Untersuchter Text ->
Im 15. Jahrhundert überließen die Khmer ihr religiöses und landwirtschaftliches Zentrum Angkor dem allmählichen Verfall. Mitschuld trugen Dürren und Überschwemmungen - aber auch Überforderung und Ökonomie.
Ausgangspunkt der königlichen Straße
Ein halbes Jahrtausend lang war das historische Khmer-Königreich die dominante Zentralmacht Indochinas: Es ernährte auf dem Höhepunkt seiner Macht vielleicht eine Million Menschen; die Ruinen von 1000 einzigartigen Heiligtümern und der größte Tempelkomplex der Welt zeugen bis heute von der einstigen Pracht von Kambuja, dem südostasiatischen Mittelalter-Großreich mit der Tempelkapitale Angkor auf dem Boden des heutigen Kambodscha.

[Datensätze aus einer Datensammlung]
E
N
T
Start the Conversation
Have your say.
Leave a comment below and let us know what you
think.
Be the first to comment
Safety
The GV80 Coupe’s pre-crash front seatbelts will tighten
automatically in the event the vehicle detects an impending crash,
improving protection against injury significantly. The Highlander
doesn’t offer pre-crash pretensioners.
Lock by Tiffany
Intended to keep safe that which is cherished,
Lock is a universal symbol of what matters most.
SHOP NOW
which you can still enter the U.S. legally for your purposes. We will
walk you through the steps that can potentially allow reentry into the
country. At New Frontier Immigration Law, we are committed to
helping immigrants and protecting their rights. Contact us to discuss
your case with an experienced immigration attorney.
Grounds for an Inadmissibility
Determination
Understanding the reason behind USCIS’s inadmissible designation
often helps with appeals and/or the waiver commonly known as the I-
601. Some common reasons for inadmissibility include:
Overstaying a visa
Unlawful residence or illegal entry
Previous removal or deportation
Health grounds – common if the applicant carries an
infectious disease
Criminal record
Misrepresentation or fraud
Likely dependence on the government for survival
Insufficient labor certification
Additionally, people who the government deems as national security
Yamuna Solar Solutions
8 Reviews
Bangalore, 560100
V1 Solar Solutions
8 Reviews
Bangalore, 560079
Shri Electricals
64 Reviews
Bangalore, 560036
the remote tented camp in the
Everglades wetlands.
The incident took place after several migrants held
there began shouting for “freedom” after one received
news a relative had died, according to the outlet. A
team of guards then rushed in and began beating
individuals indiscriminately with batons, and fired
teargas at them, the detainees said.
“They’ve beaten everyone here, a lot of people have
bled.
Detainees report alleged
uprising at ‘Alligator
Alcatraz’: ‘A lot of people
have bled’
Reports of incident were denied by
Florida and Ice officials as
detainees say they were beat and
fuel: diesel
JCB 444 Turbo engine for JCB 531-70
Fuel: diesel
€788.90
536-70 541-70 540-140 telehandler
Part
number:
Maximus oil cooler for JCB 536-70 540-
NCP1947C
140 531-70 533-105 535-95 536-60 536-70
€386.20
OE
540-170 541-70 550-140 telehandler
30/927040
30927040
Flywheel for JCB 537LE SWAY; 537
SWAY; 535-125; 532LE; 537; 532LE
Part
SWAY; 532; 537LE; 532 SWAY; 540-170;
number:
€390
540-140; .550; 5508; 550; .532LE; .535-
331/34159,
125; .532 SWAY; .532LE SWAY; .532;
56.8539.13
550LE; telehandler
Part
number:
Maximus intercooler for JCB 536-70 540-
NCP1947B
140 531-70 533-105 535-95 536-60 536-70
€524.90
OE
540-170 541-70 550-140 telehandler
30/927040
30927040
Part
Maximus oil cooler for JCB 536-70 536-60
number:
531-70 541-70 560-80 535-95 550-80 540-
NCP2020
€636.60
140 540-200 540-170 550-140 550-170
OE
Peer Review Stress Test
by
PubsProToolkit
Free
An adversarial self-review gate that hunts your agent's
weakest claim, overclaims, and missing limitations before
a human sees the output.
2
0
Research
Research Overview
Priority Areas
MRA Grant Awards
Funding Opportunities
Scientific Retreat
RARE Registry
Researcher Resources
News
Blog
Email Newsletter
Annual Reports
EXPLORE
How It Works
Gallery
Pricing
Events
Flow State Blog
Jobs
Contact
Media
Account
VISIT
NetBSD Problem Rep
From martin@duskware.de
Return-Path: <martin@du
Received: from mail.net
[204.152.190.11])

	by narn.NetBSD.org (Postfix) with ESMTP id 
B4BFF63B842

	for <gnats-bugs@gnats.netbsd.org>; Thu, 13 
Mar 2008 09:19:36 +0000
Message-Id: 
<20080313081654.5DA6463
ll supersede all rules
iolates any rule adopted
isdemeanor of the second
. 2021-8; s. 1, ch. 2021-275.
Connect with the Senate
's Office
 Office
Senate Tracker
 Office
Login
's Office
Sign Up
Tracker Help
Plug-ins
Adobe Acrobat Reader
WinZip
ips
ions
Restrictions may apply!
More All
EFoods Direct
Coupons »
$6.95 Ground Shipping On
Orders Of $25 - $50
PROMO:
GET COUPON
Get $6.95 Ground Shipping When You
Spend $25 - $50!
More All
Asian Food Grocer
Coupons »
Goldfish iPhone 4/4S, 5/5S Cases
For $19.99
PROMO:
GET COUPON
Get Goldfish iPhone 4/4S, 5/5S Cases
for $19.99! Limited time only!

Aufgabe -> In welchem Jahrhundert überließen die Khmer laut dem Text über Angkor ihr Zentrum dem allmählichen Verfall?

Lösung -> Im 15. Jahrhundert.